== Page extract ==

========

It’s like being stuck watching the Baltimore Orioles play the Pittsburgh Pirates a whole college football season, to mix “metaphors and sports”, lol
It matters. Bowl games. Bowls care.
===Why are we drawing the line at players profiting off of their value in a market that is willing to pay?===
Oh, I don’t care. I thought for the betterment of college athletics, make it fair.
If you want Iowa, Nebraska, Minnesota to be like Ball State, then have it it. The TV networks don’t.
- Oswego Willy - Tuesday, Jun 29, 21 @ 4:15 pm:
=== At least for these good old boys, it’s going to be a much more efficient use of their sports money. Instead of having to buy stupid buildings and athletic offices and weight rooms with individual TVs at every locker, they can give the money directly to the guys they want.===
Prophetic by the Professor.
- EssentialStateEmployeeFromChatham - Tuesday, Jun 29, 21 @ 4:24 pm:
==Why should Kris Bryant resign with the Cubs if the Marlins call?==
Why would he even want to go to the Marlins in the first place?
- Chi Cat - Tuesday, Jun 29, 21 @ 4:47 pm:
@Oswego If the Big Ten Network cares than they can make sure their league pays fair market value for labor. If they don’t care they won’t.
Assuming the effect is even noticeably different than the disparity we see now between powerhouses and the rest of the field, I’m not going to cry for networks or Bowls at the expense of football players doing damage to their brain for pennys on the dollar.
- Oswego Willy - Tuesday, Jun 29, 21 @ 4:51 pm:
=== If the Big Ten Network cares than they can make sure their league pays fair market value for labor. If they don’t care they won’t.===
It’s not the pay… who wants to play in Iowa, Nebraska, Minnesota… when the other markets and states are more lucrative?
You have this all backwards. The athletes will drive the bus. Unless equity for all institutions can be mandated, it’ll be the Wild West, and Oregon became even better than it was before, Maryland (DC Market), Rutgers (tri-state NY) became better… Indiana (Bloomington?)… not as much.

========

== Check your understanding ==
1. In the comment thread about paying college athletes, which three states does Oswego Willy ask who would want to play in?
2. Carry on the comment thread about paying college athletes, picking up after its final comment.
The lines after this point are separate material, apart from the comment thread.

========

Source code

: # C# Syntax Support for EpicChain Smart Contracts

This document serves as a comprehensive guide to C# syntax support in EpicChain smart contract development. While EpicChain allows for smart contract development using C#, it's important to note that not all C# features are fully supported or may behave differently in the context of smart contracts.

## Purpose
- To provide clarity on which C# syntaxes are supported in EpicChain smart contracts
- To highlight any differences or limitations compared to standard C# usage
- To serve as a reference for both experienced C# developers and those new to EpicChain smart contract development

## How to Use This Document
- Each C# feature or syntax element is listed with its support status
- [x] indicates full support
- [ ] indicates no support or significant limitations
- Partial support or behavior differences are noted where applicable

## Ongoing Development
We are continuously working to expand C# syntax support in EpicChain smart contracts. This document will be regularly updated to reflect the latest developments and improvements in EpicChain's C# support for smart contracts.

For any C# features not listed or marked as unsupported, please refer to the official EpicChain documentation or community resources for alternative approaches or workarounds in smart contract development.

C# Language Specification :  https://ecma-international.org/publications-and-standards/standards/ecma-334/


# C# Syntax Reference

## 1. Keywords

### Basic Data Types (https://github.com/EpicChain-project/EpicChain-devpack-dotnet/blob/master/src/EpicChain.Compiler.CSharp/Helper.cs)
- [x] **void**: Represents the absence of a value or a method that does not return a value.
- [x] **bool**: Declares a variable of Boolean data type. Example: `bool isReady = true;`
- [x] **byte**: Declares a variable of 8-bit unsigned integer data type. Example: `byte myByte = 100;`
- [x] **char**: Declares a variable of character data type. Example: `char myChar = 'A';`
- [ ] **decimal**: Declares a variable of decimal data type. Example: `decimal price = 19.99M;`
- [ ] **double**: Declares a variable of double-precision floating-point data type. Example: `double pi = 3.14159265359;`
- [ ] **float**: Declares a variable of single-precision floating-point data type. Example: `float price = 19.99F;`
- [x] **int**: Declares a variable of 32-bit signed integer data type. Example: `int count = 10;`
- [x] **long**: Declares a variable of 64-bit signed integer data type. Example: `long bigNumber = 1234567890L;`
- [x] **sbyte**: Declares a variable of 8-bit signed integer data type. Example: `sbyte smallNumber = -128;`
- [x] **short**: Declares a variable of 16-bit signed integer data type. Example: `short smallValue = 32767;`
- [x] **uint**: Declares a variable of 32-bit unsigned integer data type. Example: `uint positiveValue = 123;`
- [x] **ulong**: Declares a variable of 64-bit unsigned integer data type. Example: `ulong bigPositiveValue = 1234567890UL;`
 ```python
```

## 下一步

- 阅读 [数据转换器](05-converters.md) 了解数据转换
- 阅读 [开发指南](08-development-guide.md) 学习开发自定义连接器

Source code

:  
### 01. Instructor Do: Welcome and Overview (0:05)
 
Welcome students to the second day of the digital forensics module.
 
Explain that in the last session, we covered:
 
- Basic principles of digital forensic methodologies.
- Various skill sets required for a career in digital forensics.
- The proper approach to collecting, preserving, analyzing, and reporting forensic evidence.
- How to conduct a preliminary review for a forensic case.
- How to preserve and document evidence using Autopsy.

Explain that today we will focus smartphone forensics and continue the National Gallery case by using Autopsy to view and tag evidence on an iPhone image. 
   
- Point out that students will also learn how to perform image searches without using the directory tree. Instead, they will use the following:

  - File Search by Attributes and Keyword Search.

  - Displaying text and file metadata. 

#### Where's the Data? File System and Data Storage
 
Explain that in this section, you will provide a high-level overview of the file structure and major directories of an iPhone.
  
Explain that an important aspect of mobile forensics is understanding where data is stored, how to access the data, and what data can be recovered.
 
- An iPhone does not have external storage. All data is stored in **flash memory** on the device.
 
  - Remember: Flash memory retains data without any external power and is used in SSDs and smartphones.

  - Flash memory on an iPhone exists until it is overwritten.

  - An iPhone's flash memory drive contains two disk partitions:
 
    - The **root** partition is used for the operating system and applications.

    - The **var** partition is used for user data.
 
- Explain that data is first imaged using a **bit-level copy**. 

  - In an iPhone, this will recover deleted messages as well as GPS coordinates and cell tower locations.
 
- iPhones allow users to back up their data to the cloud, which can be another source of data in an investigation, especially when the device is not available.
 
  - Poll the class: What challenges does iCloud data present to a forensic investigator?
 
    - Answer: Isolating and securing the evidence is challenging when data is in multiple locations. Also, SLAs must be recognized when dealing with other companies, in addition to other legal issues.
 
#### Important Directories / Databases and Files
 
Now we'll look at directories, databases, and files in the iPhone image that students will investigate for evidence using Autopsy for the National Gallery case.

========

== Your responses ==
1. Iowa, Nebraska, and Minnesota.

2.
- Chi Cat - Tuesday, Jun 29, 21 @ 5:06 pm:
@Oswego The point is restricting earnings from the athletes for the sake of competitive balance is BS. There isn’t competitive balance under the current system
- Oswego Willy - Tuesday, Jun 29, 21 @ 5:07 pm:
=== The point is restricting earnings from the athletes for the sake of competitive balance is BS===
We’re gonna find out, lol
- Oswego Willy - Tuesday, Jun 29, 21 @ 5:13 pm:
Alone…
===There isn’t competitive balance under the current system===
The money will drive choices, not conferences, allegiances, but markets, relationships, taxing earnings…
Conference bottom feeders thought they had it bad, wait till money and bidding begins, with not only coaches meeting with high school juniors and seniors, but tax attorneys, marketers…
… the equity to the institutions, you’d think the majority would want that without denying opportunities. Signing days gonna be like…
“Joe Schmoe signed with Florida, Disney World, PGA Superstores and Waffle House”
I mean, I’d go to Florida State with a Waffle House endorsement
- 47th Ward - Tuesday, Jun 29, 21 @ 9:42 pm:
===Can’t wait to see which athlete gets the big cannabis endorsement. Or maybe Draft Kings.===
Blue, you should have read the bill before you put your foot in your keyboard. But once again, I enjoyed your self-own.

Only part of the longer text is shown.